All entries below must be retyped exactly, though pictures are to be skipped.

• **Data shown**
- - -

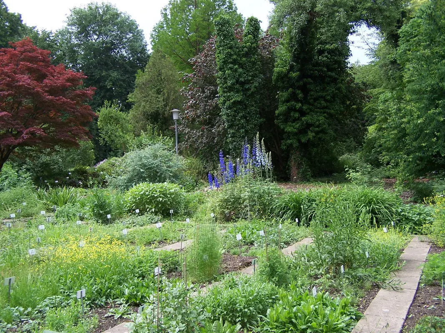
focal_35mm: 38
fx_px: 488
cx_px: 222
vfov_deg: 37.7
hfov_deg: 49.0
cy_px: 166
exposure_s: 1/750
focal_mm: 6.3
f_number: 2.8
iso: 80
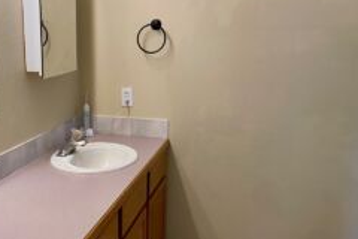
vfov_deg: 29.9
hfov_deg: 42.8
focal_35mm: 45
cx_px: 110
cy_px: 115
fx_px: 447
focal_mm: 4.25
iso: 80
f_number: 1.8
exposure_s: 1/60
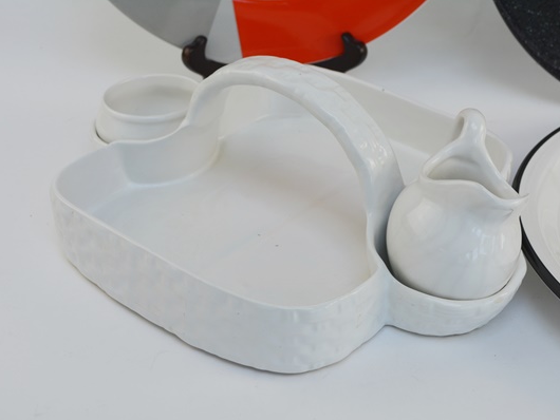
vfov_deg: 23.7
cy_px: 210
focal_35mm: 62
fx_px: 1003
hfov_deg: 31.2
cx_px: 296
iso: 200
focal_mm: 38
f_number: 7.1
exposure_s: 1/200
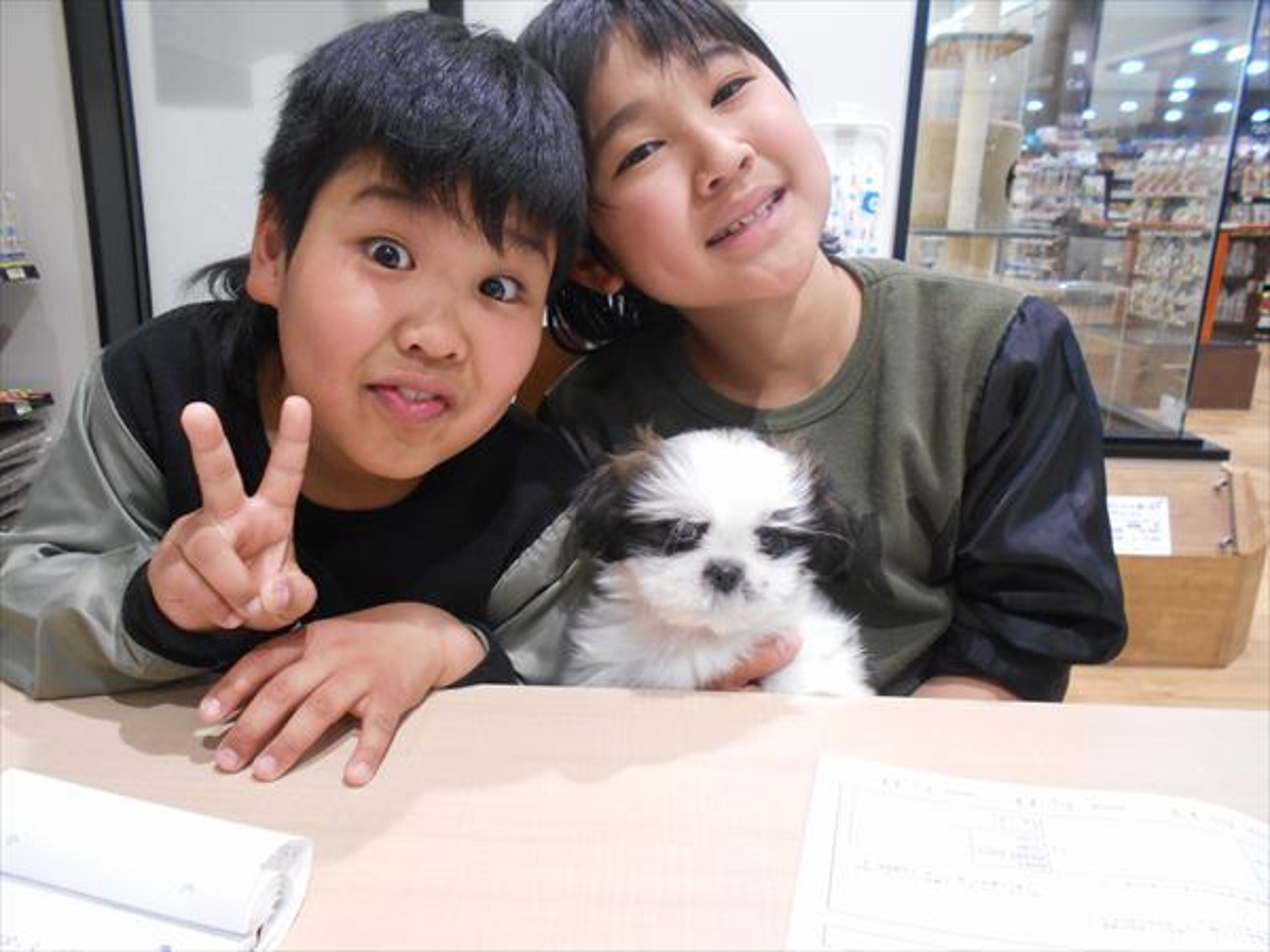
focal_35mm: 26
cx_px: 635
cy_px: 476
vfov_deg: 53.1
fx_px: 954
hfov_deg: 67.3
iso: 320
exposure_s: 1/30
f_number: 3.2
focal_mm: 4.6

- - -

• **Written solution**
focal_35mm: 38
fx_px: 488
cx_px: 222
vfov_deg: 37.7
hfov_deg: 49.0
cy_px: 166
exposure_s: 1/750
focal_mm: 6.3
f_number: 2.8
iso: 80
vfov_deg: 29.9
hfov_deg: 42.8
focal_35mm: 45
cx_px: 110
cy_px: 115
fx_px: 447
focal_mm: 4.25
iso: 80
f_number: 1.8
exposure_s: 1/60
vfov_deg: 23.7
cy_px: 210
focal_35mm: 62
fx_px: 1003
hfov_deg: 31.2
cx_px: 296
iso: 200
focal_mm: 38
f_number: 7.1
exposure_s: 1/200
focal_35mm: 26
cx_px: 635
cy_px: 476
vfov_deg: 53.1
fx_px: 954
hfov_deg: 67.3
iso: 320
exposure_s: 1/30
f_number: 3.2
focal_mm: 4.6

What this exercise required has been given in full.